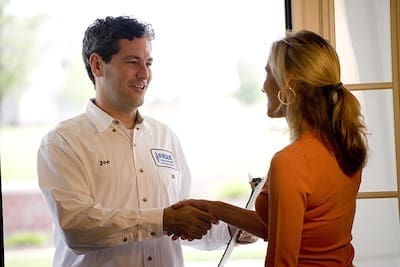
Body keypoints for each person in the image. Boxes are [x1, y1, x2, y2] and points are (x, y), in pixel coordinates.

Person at [37, 15, 232, 267]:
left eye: (149, 63)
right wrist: (163, 220)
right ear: (97, 65)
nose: (145, 74)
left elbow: (181, 227)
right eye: (132, 62)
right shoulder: (63, 142)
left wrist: (232, 231)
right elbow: (77, 228)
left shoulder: (165, 137)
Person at [174, 30, 368, 266]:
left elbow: (281, 259)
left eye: (268, 73)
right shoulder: (342, 144)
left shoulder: (291, 161)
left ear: (289, 84)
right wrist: (212, 207)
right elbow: (288, 230)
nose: (264, 87)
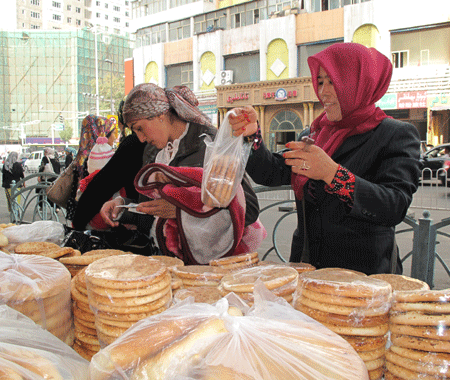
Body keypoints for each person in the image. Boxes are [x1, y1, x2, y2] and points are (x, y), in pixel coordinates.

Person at [229, 43, 421, 275]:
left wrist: (333, 174)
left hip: (362, 277)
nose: (324, 92)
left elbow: (394, 205)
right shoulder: (314, 134)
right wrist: (252, 136)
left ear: (357, 83)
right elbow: (272, 172)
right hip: (308, 266)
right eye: (320, 82)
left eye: (333, 81)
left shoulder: (393, 134)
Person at [96, 83, 264, 264]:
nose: (141, 138)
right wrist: (123, 207)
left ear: (160, 115)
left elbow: (249, 210)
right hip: (167, 259)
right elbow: (152, 215)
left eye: (139, 128)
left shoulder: (210, 144)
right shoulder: (153, 153)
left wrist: (182, 212)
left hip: (208, 265)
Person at [65, 115, 113, 221]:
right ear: (102, 133)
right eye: (111, 132)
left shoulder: (82, 155)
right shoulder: (97, 156)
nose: (114, 136)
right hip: (96, 216)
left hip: (82, 215)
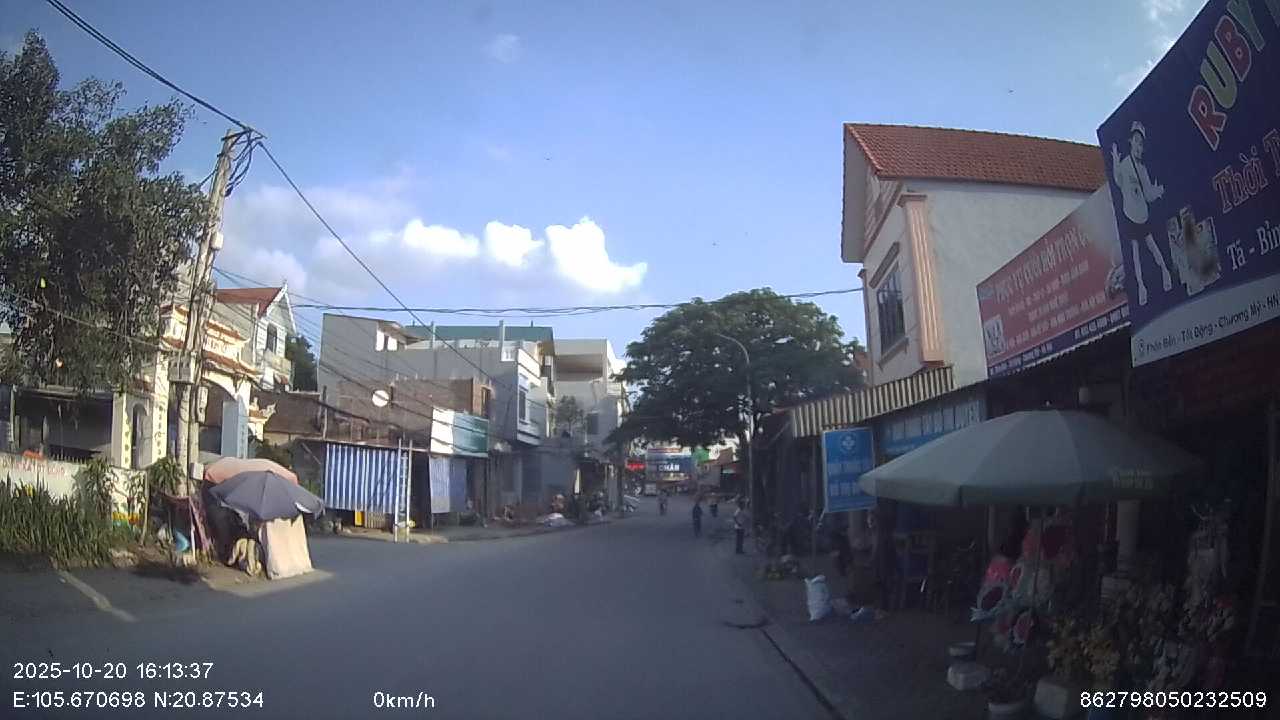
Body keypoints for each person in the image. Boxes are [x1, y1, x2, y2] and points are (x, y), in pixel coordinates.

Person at [1110, 121, 1172, 307]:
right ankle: (1141, 287)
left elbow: (1149, 194)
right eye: (1136, 142)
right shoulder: (1125, 164)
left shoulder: (1143, 170)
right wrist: (1115, 160)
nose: (1139, 147)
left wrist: (1159, 191)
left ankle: (1165, 271)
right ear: (1131, 142)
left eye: (1141, 144)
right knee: (1135, 254)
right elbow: (1118, 181)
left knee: (1152, 246)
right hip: (1130, 216)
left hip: (1142, 216)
----
What is required |
Which lines run from the one holding "left shoulder: (291, 161)" through the end of the records? Reproduce them word for word, both ends included, with no pictures.

Written response |
left shoulder: (291, 161)
left ear: (289, 84)
right wrist: (212, 207)
right elbow: (288, 230)
nose: (264, 87)
Body keypoints for each person in the image. Boxes are [x1, y1, x2, y2] and points are (x, y), in pixel coordinates.

Person at [229, 43, 421, 275]:
left wrist: (333, 174)
left hip: (362, 277)
nose: (324, 92)
left elbow: (394, 205)
right shoulder: (314, 134)
right wrist: (252, 136)
left ear: (357, 83)
right elbow: (272, 172)
right hip: (308, 266)
right eye: (320, 82)
left eye: (333, 81)
left shoulder: (393, 134)
Person at [96, 83, 264, 264]:
nose: (141, 138)
right wrist: (123, 207)
left ear: (160, 115)
left elbow: (249, 210)
right hip: (167, 259)
right elbow: (152, 215)
left eye: (139, 128)
left shoulder: (210, 144)
right shoulder: (153, 153)
left wrist: (182, 212)
left hip: (208, 265)
Person at [65, 115, 113, 221]:
right ear: (102, 133)
right eye: (111, 132)
left shoulder: (82, 155)
right shoulder: (97, 156)
nose: (114, 136)
right hip: (96, 216)
left hip: (82, 215)
Body keypoints for each person in the image. Boxes are [x1, y1, x2, y2] and points are (x, y), in pixel coordinates.

Person at [1110, 121, 1172, 307]:
right ankle: (1141, 287)
left elbow: (1149, 194)
right eye: (1136, 142)
right shoulder: (1125, 164)
left shoulder: (1143, 170)
right wrist: (1115, 160)
nose: (1139, 147)
left wrist: (1159, 191)
left ankle: (1165, 271)
right ear: (1131, 142)
left eye: (1141, 144)
right knee: (1135, 254)
right elbow: (1118, 181)
left knee: (1152, 246)
right hip: (1130, 216)
left hip: (1142, 216)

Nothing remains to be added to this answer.